Cal omzumu dürttü. Ona sorarcasına bakınca yanımdaki boşluğu işaret etti. Gözlerimi devirip yatakta yana kaydım ve ona daha da yer açtım. Battaniyemi kaldırıp yanıma uzandı ve başını benim gibi yatak başına dayadı. Melanie de tam ortamıza yatmıştı. Üçümüz tek kişilik yatağa bir şekilde sığmayı becermiştik.

"Kral ve Kraliçe'yi gördün mü?"

"Evet."

"Nasıl kişiler? Onları yakından görme imkanım olmadı."

"Onlar çok..." Doğru kelimeyi bulmakta zorlanıyordum. Ne demeliydim?

"Çok ne?"

"...Asildi."

Doğruydu; bu iş için yaratıldıkları belliydi. İkisinin de her bir zerresinden asillik akıyordu.

"Bu kadar mı başka bir şey olmadı mı?"

Cal'ın sorusuyla birlikte aklıma dün gece olanlar geldi. Prens ile tanışmam, ona yakalanmam... Sanki dün değil de çok daha önce olmuş gibi geliyordu.

"Hayır," dedim onlara söyleyemeyeceğim için. "Bir şey olmadı."

"Hım..." diye mırıldandı Melanie. Yatakta yana kayıp benimle göz göze gelmek için başını kaldırdı. Gözleri ışıldıyordu. "Değişikmiş."

Melanie bir şey sakladığımı hissetmiş gibiydi. Yine de böyle bir düşüncesi varsa bile bunu Cal'ın yanındayken dile getirmedi ve bana gülümseyip kucağıma geri yattı. Ben de derin bir nefes almıştım.

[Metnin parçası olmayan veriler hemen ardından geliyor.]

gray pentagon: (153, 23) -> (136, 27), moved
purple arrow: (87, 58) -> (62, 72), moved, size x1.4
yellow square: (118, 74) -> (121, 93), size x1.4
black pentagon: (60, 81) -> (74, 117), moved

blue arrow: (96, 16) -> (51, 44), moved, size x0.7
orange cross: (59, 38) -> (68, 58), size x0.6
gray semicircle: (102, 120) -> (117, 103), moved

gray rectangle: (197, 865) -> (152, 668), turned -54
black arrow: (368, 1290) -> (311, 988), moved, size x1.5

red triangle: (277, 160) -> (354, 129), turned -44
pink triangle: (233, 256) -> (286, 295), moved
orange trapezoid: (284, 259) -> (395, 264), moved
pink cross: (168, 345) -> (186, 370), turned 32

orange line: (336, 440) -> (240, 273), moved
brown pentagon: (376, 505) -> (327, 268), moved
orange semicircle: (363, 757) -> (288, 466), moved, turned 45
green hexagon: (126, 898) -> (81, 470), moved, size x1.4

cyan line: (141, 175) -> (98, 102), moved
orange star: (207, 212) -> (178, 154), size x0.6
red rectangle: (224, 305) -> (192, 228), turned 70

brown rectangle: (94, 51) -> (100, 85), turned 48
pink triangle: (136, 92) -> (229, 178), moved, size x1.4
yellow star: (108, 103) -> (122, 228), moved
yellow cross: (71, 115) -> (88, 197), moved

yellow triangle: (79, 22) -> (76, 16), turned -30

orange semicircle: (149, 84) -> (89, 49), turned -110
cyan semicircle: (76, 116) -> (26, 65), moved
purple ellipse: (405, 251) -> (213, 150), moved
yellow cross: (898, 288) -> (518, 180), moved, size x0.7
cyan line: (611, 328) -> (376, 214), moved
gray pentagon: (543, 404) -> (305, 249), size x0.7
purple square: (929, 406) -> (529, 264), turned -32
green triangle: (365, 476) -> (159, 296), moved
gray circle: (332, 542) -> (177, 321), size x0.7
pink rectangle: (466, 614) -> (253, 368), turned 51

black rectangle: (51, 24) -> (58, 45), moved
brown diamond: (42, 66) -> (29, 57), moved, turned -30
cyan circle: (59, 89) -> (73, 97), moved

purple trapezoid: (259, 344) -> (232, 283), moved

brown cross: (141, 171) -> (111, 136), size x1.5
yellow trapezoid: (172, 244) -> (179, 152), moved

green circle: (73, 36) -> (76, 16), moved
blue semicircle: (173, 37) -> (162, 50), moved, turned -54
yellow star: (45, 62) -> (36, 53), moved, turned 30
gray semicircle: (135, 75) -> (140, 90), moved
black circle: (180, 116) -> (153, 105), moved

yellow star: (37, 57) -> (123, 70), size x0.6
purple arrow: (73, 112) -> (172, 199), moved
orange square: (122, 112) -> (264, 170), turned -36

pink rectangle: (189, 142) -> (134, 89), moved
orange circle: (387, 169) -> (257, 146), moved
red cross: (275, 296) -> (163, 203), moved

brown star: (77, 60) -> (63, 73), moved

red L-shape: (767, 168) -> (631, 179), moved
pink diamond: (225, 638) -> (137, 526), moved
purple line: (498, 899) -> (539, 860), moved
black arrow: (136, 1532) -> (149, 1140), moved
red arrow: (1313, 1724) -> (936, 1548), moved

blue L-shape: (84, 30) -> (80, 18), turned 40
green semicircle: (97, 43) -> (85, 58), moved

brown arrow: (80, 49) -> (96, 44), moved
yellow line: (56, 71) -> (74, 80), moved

"Bütün gün böyle yatmayı mı düşünüyorsunuz?"

"Niye? Fena mı olur?"

"İşlerim var," dedim. "Yatamam."

"Savaş Komutanı olduğundan beri çok meşgulsün, Ciara." Cal serzenişte bulunur gibi söylemişti.

"Yüküm iki kat daha arttı. Aylak aylak gezemem. Bu yüzden..." Onları itekleyip yataktan kalktım. Kaslarım dinlenmek için sızlasa da işimin başına koyulmalıydım. "Kalkın, hadi. Dersim var."